### Your assignment
Repeat the nomination discussion from "- There is also" up to and including "November 2013 (UTC)", switching "sourcing" to "referencing".

### Document segment

+ + +

Created by Briancua (talk). Self nominated at 20:57, 9 October 2013 (UTC).
- Good article, and the hook is simple and effective. I'd say its ready. ViperSnake151 Talk 04:31, 10 October 2013 (UTC)
- It's a nice little article, but I'm surprised by this review: I noticed issues in the article when cleaning up this submission, but didn't have time to do a full review. What I did see makes me wonder whether ViperSnake151 actually read the source given for this hook, FN2. There is nothing in the source or article about a "first public school system" here, just a first public school. School systems are completely different animals. But that's minor: the point here is that there is a clear dispute as to whether Dedham had the first public school or not. Both Rehoboth and Boston have competing claims, and the date given in the article for Dedham, January 1, 1643, doesn't even match the date on the plaque shown in the source. The article needs to be far more clear about the dates and the competing claims, and the fact that the source and experts quoted haven't come to a conclusion on the various claims, not to mention the potential calendar discrepancies. The hook—which I have struck due to its issues—cannot present a clearly disputed claim as fact.
- There is also the problem that the article needs more sourcing. The "Closed schools" and "Associated organizations" sections need at least one inline source citation per paragraph; both have none. Once this has been taken care of, the article adjusted to lay out the competing claims, and a new hook devised, it will be ready for further review. I look forward to seeing the revised material. BlueMoonset (talk) 06:07, 10 October 2013 (UTC)
- New reviewer needed to recheck the article and its sources, and make sure the issues raised have been addressed. Thanks. BlueMoonset (talk) 19:32, 1 November 2013 (UTC)

+ + +

### Records provided
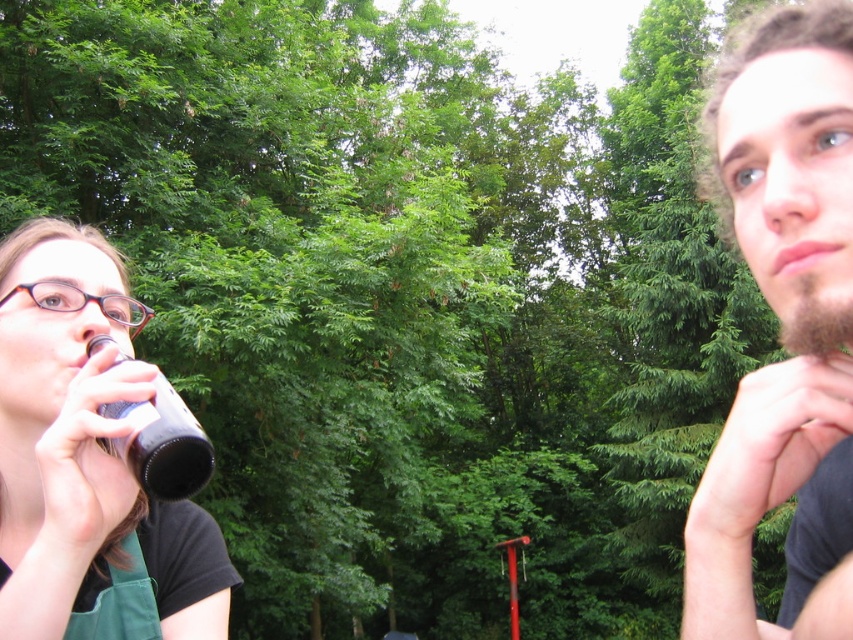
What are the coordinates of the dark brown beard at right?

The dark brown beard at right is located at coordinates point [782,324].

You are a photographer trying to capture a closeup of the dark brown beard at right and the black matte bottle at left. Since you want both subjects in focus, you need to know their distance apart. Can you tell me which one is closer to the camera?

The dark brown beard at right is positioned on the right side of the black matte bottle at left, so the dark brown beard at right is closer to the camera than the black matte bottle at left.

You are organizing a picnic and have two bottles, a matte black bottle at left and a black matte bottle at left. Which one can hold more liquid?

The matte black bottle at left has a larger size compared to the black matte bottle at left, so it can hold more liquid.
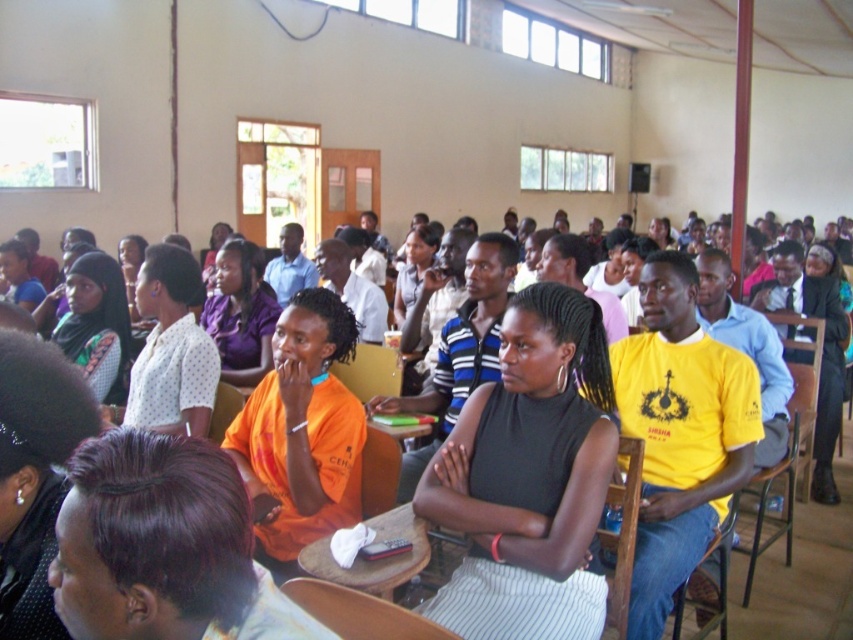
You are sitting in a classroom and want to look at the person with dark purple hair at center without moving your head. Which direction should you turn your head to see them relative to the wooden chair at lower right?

+ + +

### Solution to the exercise
- There is also the problem that the article needs more referencing. The "Closed schools" and "Associated organizations" sections need at least one inline source citation per paragraph; both have none. Once this has been taken care of, the article adjusted to lay out the competing claims, and a new hook devised, it will be ready for further review. I look forward to seeing the revised material. BlueMoonset (talk) 06:07, 10 October 2013 (UTC)
- New reviewer needed to recheck the article and its sources, and make sure the issues raised have been addressed. Thanks. BlueMoonset (talk) 19:32, 1 November 2013 (UTC)